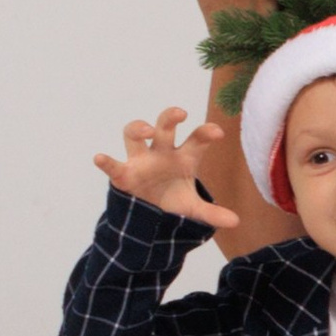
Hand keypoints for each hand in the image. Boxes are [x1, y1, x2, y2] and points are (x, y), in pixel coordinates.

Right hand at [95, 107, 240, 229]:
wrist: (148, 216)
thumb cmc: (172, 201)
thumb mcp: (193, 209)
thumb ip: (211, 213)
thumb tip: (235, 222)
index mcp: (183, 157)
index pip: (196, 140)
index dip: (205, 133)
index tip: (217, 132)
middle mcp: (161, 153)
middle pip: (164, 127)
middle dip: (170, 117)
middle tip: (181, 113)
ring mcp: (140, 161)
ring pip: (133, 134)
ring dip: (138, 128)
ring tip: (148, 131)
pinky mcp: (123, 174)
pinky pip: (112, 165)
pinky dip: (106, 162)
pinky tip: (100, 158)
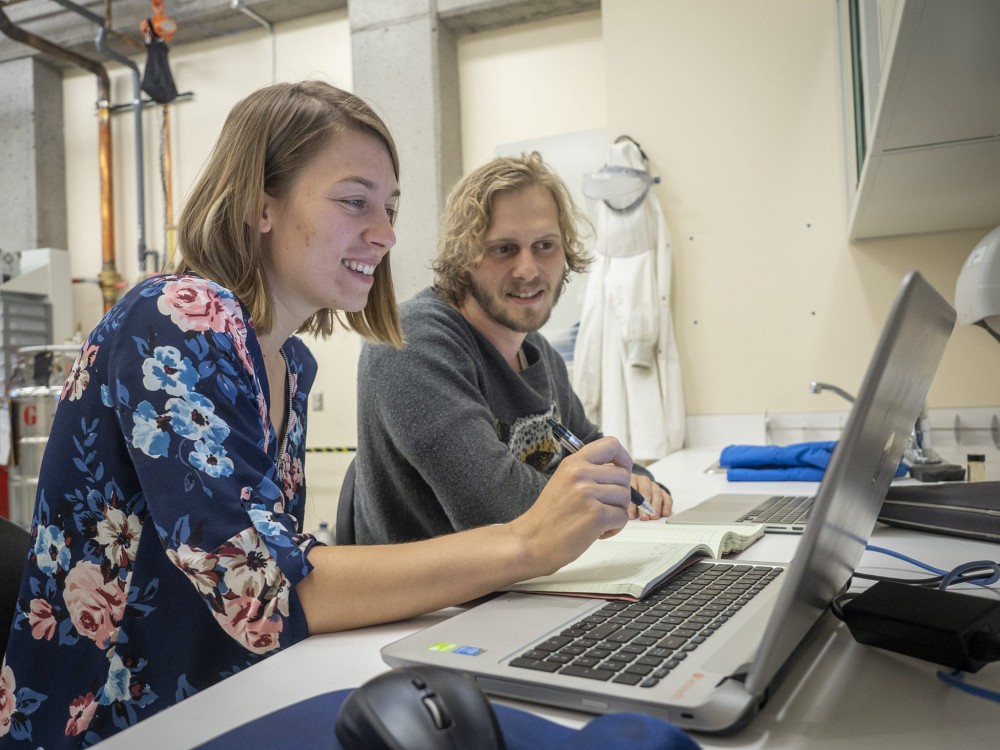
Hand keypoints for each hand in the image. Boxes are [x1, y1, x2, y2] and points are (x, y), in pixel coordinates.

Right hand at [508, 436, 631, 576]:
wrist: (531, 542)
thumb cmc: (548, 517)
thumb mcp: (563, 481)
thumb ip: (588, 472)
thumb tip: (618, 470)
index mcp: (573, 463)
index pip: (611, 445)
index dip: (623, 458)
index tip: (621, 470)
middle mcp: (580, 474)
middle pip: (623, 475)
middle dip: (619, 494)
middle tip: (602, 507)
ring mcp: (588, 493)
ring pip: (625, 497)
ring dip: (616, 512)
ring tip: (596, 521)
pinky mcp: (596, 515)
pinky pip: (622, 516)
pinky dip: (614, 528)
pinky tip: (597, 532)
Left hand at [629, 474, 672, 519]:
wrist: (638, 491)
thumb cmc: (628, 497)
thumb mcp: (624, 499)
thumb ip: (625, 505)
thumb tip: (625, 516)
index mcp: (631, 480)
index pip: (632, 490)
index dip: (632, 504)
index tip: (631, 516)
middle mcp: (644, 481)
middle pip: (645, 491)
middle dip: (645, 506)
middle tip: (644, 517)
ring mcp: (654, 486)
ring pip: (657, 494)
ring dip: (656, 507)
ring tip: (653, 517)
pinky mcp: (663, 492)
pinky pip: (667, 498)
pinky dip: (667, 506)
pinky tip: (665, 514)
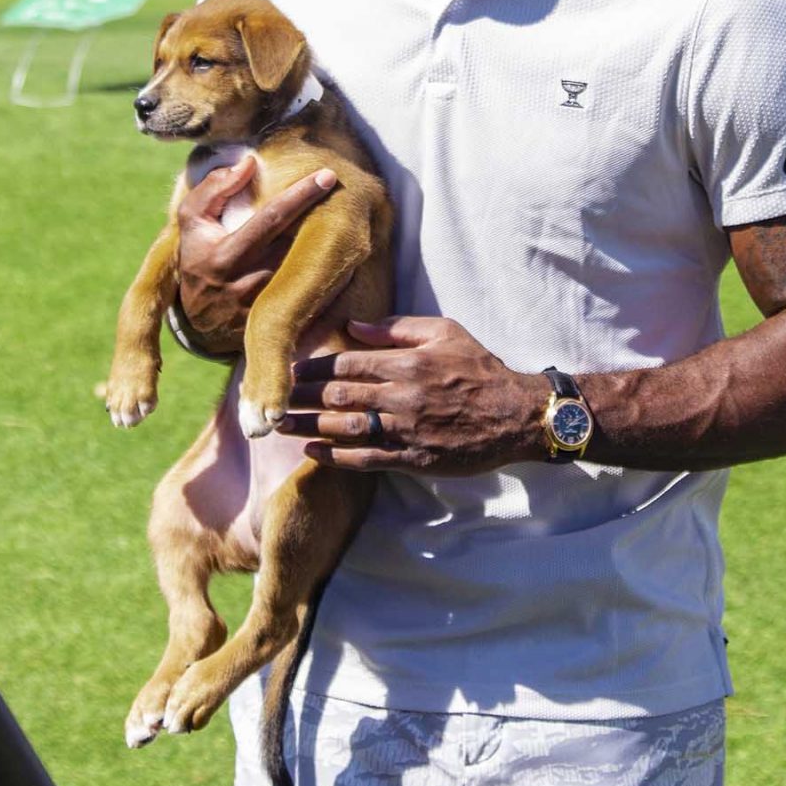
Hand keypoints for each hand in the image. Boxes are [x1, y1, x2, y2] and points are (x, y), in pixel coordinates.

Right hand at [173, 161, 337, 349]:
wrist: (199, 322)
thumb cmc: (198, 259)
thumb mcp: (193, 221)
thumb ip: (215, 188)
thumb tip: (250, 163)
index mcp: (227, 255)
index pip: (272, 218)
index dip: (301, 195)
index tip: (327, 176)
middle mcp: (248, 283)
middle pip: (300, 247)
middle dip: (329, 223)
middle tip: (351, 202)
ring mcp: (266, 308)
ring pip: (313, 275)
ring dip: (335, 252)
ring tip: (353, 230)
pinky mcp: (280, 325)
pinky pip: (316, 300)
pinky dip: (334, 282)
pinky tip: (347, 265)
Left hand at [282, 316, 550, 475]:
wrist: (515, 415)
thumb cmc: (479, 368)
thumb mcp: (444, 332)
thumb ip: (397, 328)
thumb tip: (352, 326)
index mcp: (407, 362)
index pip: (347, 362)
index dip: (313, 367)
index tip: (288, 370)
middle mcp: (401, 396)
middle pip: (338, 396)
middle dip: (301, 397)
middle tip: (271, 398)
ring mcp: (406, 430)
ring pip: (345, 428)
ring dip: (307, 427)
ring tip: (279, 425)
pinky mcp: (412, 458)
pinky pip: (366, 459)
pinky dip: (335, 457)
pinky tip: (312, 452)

EXERCISE AIM -
Using the records above, repeat exactly the run of lines that starts with the line with "middle mcp: (161, 153)" and goes on through the line with "index pip: (611, 445)"; omit each picture.

SOLUTION -
middle mcp: (161, 153)
middle pip: (164, 127)
middle dip: (170, 117)
middle tip: (181, 113)
ring mcp: (140, 161)
ring pip: (133, 134)
ring dip: (138, 128)
ring tip: (148, 131)
pinky mcp: (123, 174)
pinky pip: (112, 165)
pinky dip: (106, 162)
pinky tip: (100, 158)
Hand keypoints for each hand in the image. Boxes are [x1, y1, x2, y2] and points are (x, y), in pixel coordinates.

Right hand at [508, 436, 631, 576]:
wrist: (531, 542)
thumb cmc: (548, 517)
thumb mcp: (563, 481)
thumb ip: (588, 472)
thumb tip: (618, 470)
index mcp: (573, 463)
index pip: (611, 445)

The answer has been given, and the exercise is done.